Facing $420M Budget Gap, Chicago Looks for Solutions

CHICAGO - Chicago faces a $420 million gap in its next budget - reflecting a combination of sagging revenues and rising costs - and "everything's on the table" except a property tax increase to close the hole including layoffs, cuts, and dipping into the city's $500 million cash reserve, said chief financial officer Paul Volpe.

City finance officials put off their traditional July release of preliminary budget numbers for the next year in anticipation of the latest revenue numbers. Volpe presented a grim picture of both revenues and costs yesterday.

"The preliminary estimates reflect the impact of the recession on two annual budgets - we've had slow revenues and greater than expected expenses in 2008, and we expect weaker revenues in 2009, even as we shoulder increases in wage, benefit and pension costs," Volpe said.
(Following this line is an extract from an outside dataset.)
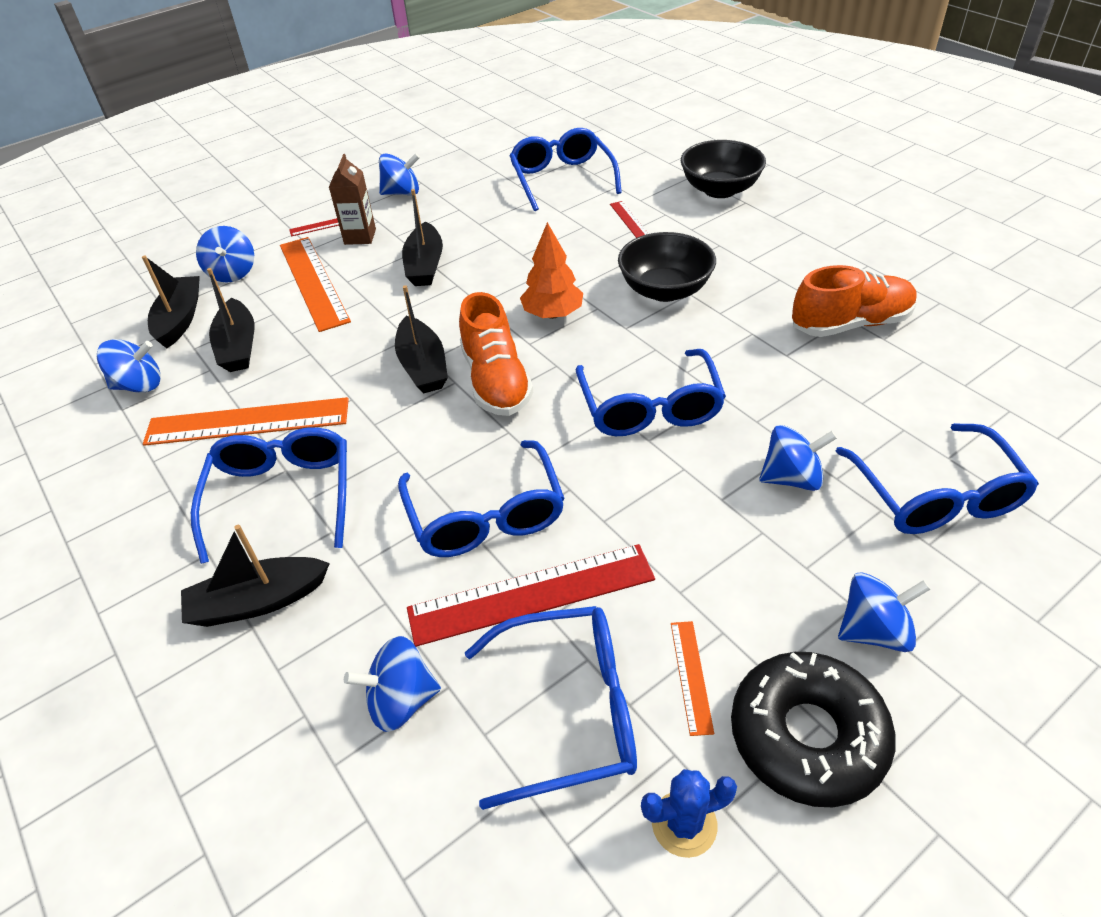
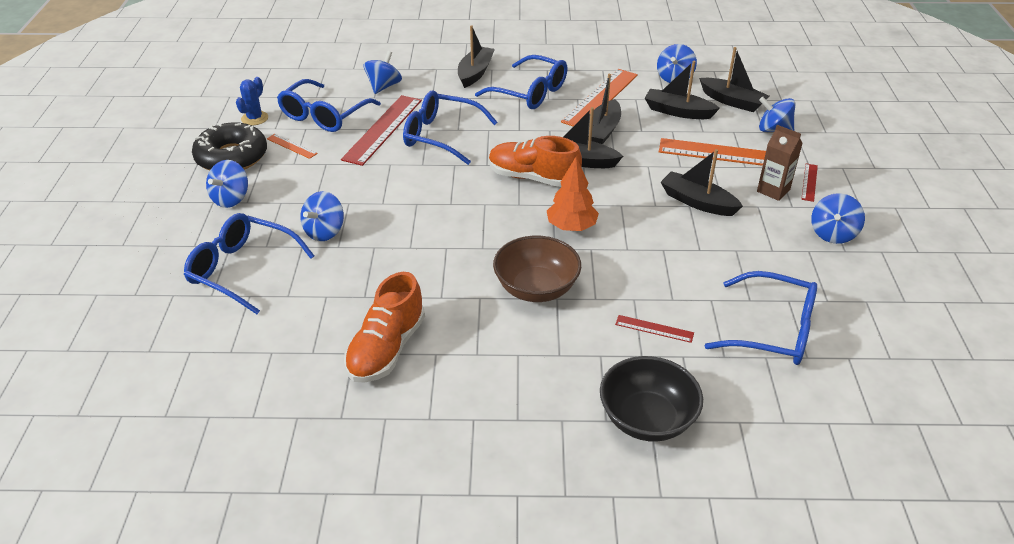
camera: 125 degrees right, 5 degrees down
blue glasses [576,349,726,436] -> none
black bowl [618,232,716,302] -> brown bowl [493,236,581,302]
none -> black boat [588,74,621,144]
A dip in the expected level of revenues and higher expenses this year for snow removal, fuel, and energy are contributing to what's now expected to be a $141 million shortfall in the current $3 billion corporate budget that is part of the city's $5.9 billion all-funds 2008 budget. No improvement is expected in the near term, Volpe said, resulting in a roughly $280 million hole to plug in 2009. Combined, the city needs to erase a $420 million deficit as the new budget is crafted and presented to the city council this fall.

Revenues collected so far this year are down from previous estimates by 3.4% or about $40 million. Some are doing better than expected, including taxes on utilities, hotels, and amusements. But others are struggling, including taxes on cigarettes, real estate transactions, vehicle fuel, and bottled water, in addition to other revenue streams such as the sale of city-owned land and building permits. Overall, revenues are expected to fall about $107 million below those collected in 2007.

The city exceeded a snow collection budget of $18.5 million by $6.5 million and has exceeded its fuel budget of $29.4 million by $7.6 million.

Between January and July, real estate tax collections were $35 million below projections. The city estimates a total $55 million reduction in budgeted revenues from the tax for the year. The once flush revenue stream generated $242 million at its peak in 2006 when the Chicago real estate market was still booming. Sales taxes too are a trouble spot with collections falling flat this year and now on pace to fall about $18.1 million short for the year from previous estimates.

In further evidence of the city's fiscal struggles, Volpe said the most recent analysis shows the city's unreserved ending cash balance for 2007 will be just $4.6 million once its audit is completed, down from an earlier projection of $15.5 million and the lowest in recent memory. Volpe said the city was not considering any borrowing for cash-flow purposes.

"We haven't faced a more challenging budget since I've been mayor," Mayor Richard Daley, who took office in 1989, said in a statement. The mayor ruled out a property tax increase to help shore up the budget. The city last year raised property taxes by 10% to generate $83.4 million - the most controversial piece of $275 million in tax and fee increases.

Daley has already undertaken several management steps to help rein in spending, including ordering a hiring freeze, a 3% across-the-board cut on non-personnel costs, a suspension of most overtime, and a suspension on non-critical out of town travel.

Amid reports from labor leaders and City Council members that as many as 1,800 positions could be cut to help erase the red ink, Volpe said all measures absent property taxes are on the table. "We are going to have to make some tough decisions," he said.

Volpe said maintaining the city's double-A level general obligation ratings was a priority and that the city would like to avoid a raid on the $500 million permanent reserve but he did not rule out such a step. The account was established with a portion of the $1.8 billion received in early 2005 when the city entered into a 99-lease of the Skyway toll bridge with a private consortium and was cited as a primary reason for a round of rating upgrades that followed.

The reserve was established as the city had previously teetered on the brink of a downgrade due to its then narrow ending balance of $19 million in 2004. The balance hit a low of $13 million in 2002, from a high of $180 million in 1998. The 2006 unreserved balance was $26.8 million.

Standard & Poor's analyst John Kenward said he was not overly concerned with the narrow balance given the existence of the reserve. "Our upgrade of the general obligation credit to AA-minus was founded on the existence of the reserve and as long as that stays intact in substantial form" the credit remains sturdy, although he cautioned that dipping into the reserve "could pose a problem."

The city also has several proposals to privatize other assets such as its parking meters and Midway Airport that could help in managing the budget.

Chicago's $6 billion of GOs are rated Aa3 by Moody's Investors Service and AA by Fitch Ratings.